Exercises
a) Return, word for word, the part of the essay on spiritual life and activism starting at "But the real" and ending at "of our extinction.".
b) Summarize the essay on spiritual life and activism in two sentences.
c) Answer these questions on the essay on spiritual life and activism, one per line:
(i) What was the tiny Who doing when the mayor found him?
(ii) Who is named as the author of The Tipping Point?
(iii) According to the essay, what does "considered action" come from?

Passage shown
▬▬▬

Horton pleads with the mayor to make sure every last Who is shouting. ‘Are you sure everyone is doing their part?’ cries Horton. The mayor covers hill and dale looking to make sure that every last Who is shouting and calling, until he finds one tiny Who in a small room, playing with his yo-yo, unconcerned. ‘You have no right to stand around! Your fellow citizens are counting on you! You must shout!’ demanded the mayor as he lifted the boy high in the air to give a shout. The shout burst the cloud surrounding the planet so that all the Whos’ voices could be heard loud and clear by all the animals in the forest, thus saving the Whos from extinction.

Like that small boy with his yo-yo, not all of us are contributing our voices. Some of us remain in our small rooms engaged in our own personal activities. What is it that kept that boy from joining his community to save himself? Was he just complacent? Did he feel his one small voice or action could not really make a difference? Did he not care? Could he not see what was happening? It is worth examining each of our own reasons for not doing more for our world.

But the real question is this: how do you know that you are not that one small voice that will create the tipping point? And how do you know that by your not participating, it is keeping the entire shift from occurring? We could be just one person away from survival. As Malcolm Gladwell, author of The Tipping Point — How Little Things Can Make a Big Difference, writes, ‘Look at the world around you. It may seem like an immovable, implacable place. It is not. With the slightest push — in just the right place — it can be tipped.’ However, fear and apathy keep us from recognising this. Like a startled deer in the headlights, we are at risk of rendering ourselves impotent in the face of our extinction.

An authentic inner life provides us with the courage of heart it requires to open our eyes, see what is going on, and do something about it. Andrew Cohen recently stated, ‘It really seems that a new spirituality with a higher reach and a deeper embrace is necessary at this time, one that will enable us to discover our true identity, the timeless source of our being, while simultaneously compelling us to face the actuality of the world context that we’re living in. The spiritual path must free the individual in a very specific way, a way that would cultivate enough strength and maturity to bear the incredible emotional and psychological urgency of the life conditions we’re in the midst of. We need a path that will free the awakening human in the face of fear, despair, and self-doubt, a path that will make it possible for him or her to respond with a world-centric passion and God-centered devotion to the evolutionary needs of the life process at this point in time.’

Indeed, I would argue that a spiritual life is the obligation that comes with true activism. I would also argue that activism is the obligation of a spiritual life, and allows us to engage in the world of politics and environment without the pitfalls of bitterness, despair, rage and hopelessness. Such trappings are not possible when one is grounded in the fundamental underpinnings of emptiness. The world might be dying, yes, but who were we before the world was born? Who are we before a thought arises? However, rather than straddle both worlds we often settle in just one — being centred completely in the world of form, or denying the world and settling into a purely introspective life.

The way forward, I believe, is to integrate the two together. This means hanging out in that strange paradox between ‘relaxed okay-ness’ with all that is, and yet actively engaging in change. Oddly enough, this does not result in confused immobility, but instead gives us the capacity for clear ‘considered action’ — action that comes from love and compassion, rather than revenge and fear.

▬▬▬

Record excerpts

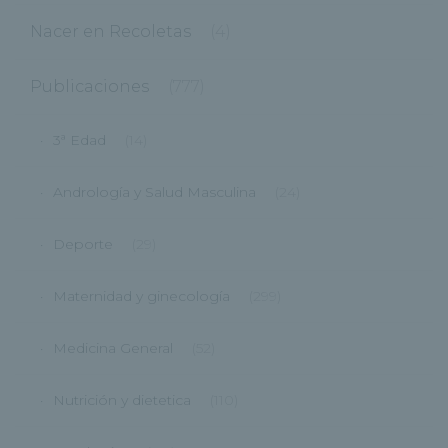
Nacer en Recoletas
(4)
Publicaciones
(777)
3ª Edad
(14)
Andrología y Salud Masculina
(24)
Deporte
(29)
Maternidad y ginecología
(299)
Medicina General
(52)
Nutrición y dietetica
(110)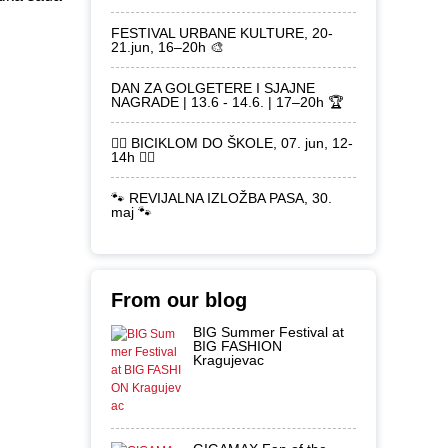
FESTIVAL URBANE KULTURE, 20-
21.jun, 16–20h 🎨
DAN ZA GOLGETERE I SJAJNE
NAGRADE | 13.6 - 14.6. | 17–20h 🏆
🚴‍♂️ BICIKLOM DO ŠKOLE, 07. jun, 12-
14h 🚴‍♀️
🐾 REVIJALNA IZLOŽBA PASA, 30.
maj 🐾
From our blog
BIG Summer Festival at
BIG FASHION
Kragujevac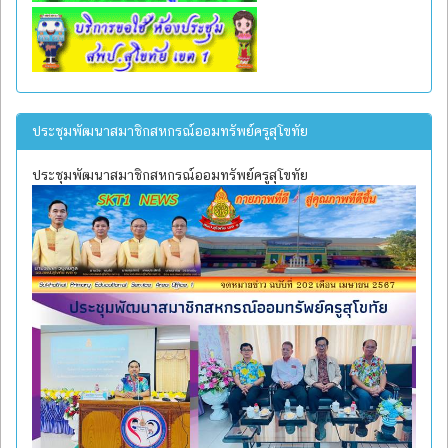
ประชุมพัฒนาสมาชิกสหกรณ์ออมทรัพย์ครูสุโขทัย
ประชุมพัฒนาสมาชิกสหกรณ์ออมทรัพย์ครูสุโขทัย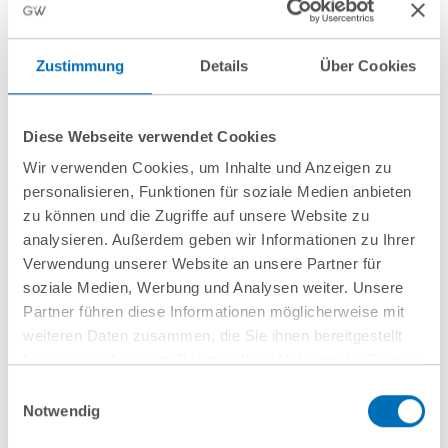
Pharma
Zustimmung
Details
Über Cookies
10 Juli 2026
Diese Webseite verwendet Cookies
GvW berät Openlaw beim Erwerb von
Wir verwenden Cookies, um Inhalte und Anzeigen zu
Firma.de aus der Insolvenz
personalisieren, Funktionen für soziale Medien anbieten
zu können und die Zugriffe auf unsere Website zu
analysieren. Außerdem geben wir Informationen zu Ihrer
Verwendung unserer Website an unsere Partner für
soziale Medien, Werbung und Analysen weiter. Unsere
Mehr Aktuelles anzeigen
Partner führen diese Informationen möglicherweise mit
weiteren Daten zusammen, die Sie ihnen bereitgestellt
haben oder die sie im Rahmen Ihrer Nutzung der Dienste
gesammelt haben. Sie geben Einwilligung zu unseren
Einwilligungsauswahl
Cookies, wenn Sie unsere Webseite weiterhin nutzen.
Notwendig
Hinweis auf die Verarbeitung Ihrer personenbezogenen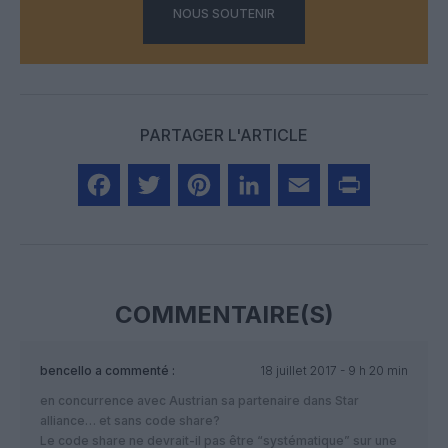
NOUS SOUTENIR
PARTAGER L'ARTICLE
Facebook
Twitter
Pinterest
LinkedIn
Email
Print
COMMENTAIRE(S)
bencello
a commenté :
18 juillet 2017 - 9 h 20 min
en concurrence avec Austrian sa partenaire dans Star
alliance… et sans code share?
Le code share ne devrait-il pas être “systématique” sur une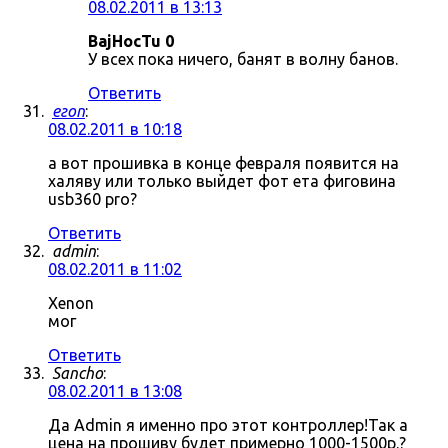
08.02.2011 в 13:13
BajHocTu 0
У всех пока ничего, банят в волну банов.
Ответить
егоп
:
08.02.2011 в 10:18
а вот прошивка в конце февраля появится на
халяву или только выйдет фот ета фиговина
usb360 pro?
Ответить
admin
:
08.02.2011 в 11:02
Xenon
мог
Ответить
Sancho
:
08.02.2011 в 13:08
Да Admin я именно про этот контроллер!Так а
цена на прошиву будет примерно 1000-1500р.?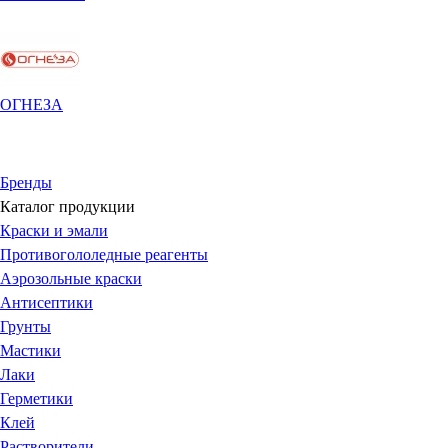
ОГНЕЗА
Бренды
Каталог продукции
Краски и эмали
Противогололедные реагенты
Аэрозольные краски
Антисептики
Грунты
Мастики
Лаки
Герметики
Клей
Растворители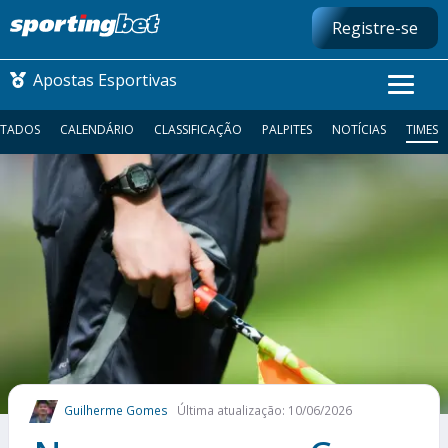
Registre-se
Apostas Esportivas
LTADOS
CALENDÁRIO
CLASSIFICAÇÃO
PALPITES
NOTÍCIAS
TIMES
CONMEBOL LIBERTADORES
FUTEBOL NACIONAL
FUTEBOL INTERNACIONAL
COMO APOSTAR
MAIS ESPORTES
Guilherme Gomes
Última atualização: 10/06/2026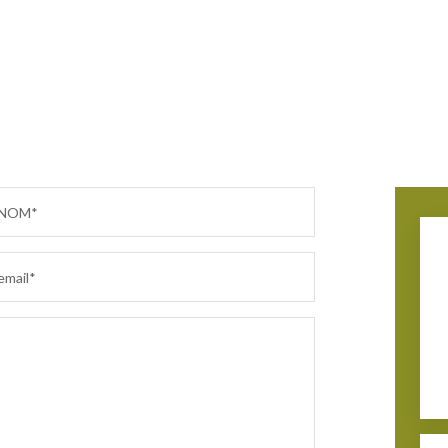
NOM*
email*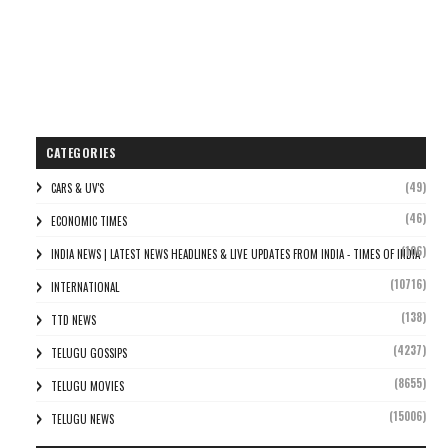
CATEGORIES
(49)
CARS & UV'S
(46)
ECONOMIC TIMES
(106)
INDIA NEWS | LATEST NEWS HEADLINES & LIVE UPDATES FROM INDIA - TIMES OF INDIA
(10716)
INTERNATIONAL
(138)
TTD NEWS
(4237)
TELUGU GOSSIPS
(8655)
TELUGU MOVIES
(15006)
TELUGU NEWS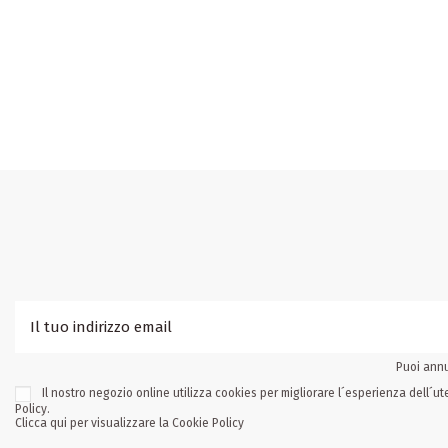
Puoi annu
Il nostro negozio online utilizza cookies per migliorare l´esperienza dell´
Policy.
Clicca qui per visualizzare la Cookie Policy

▬▬▬

Task-by-task outputs
a)
But the real question is this: how do you know that you are not that one small voice that will create the tipping point? And how do you know that by your not participating, it is keeping the entire shift from occurring? We could be just one person away from survival. As Malcolm Gladwell, author of The Tipping Point — How Little Things Can Make a Big Difference, writes, ‘Look at the world around you. It may seem like an immovable, implacable place. It is not. With the slightest push — in just the right place — it can be tipped.’ However, fear and apathy keep us from recognising this. Like a startled deer in the headlights, we are at risk of rendering ourselves impotent in the face of our extinction.

b) The essay retells how the mayor found one tiny Who playing with his yo-yo instead of shouting, and how the boy's shout finally let the Whos be heard and saved them. It compares that boy to people who keep their voices out, argues that any one person may be the tipping point, and holds that the way forward is to join a spiritual life with active engagement so that action comes from love and compassion rather than revenge and fear.

c)
(i) He was playing with his yo-yo in a small room.
(ii) Malcolm Gladwell.
(iii) Love and compassion, rather than revenge and fear.